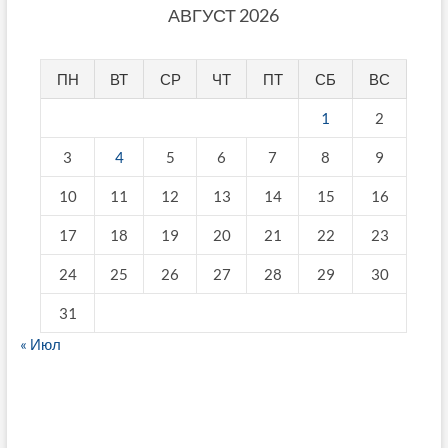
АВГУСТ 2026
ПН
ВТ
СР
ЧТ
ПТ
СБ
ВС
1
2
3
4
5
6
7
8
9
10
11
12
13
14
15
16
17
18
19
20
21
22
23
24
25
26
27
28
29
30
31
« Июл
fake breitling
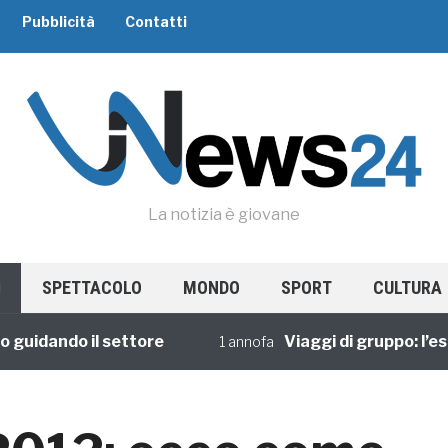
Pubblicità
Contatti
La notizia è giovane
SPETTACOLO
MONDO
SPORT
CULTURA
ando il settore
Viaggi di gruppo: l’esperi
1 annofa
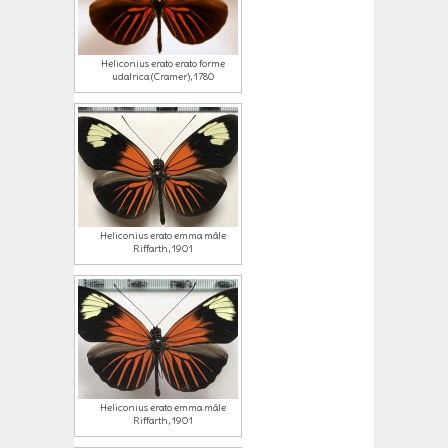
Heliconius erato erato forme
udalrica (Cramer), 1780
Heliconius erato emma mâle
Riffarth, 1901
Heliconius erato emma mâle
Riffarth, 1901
# # # # # # #
§ TASK INSTRUCTIONS
Would you return all of the data above word for word, omitting every picture?

§ EXPECTED ANSWER
АВГУСТ 2026
ПН
ВТ
СР
ЧТ
ПТ
СБ
ВС
1
2
3
4
5
6
7
8
9
10
11
12
13
14
15
16
17
18
19
20
21
22
23
24
25
26
27
28
29
30
31
« Июл
fake breitling
Pubblicità
Contatti
La notizia è giovane
SPETTACOLO
MONDO
SPORT
CULTURA
ando il settore
Viaggi di gruppo: l’esperi
1 annofa
Heliconius erato erato forme
udalrica (Cramer), 1780
Heliconius erato emma mâle
Riffarth, 1901
Heliconius erato emma mâle
Riffarth, 1901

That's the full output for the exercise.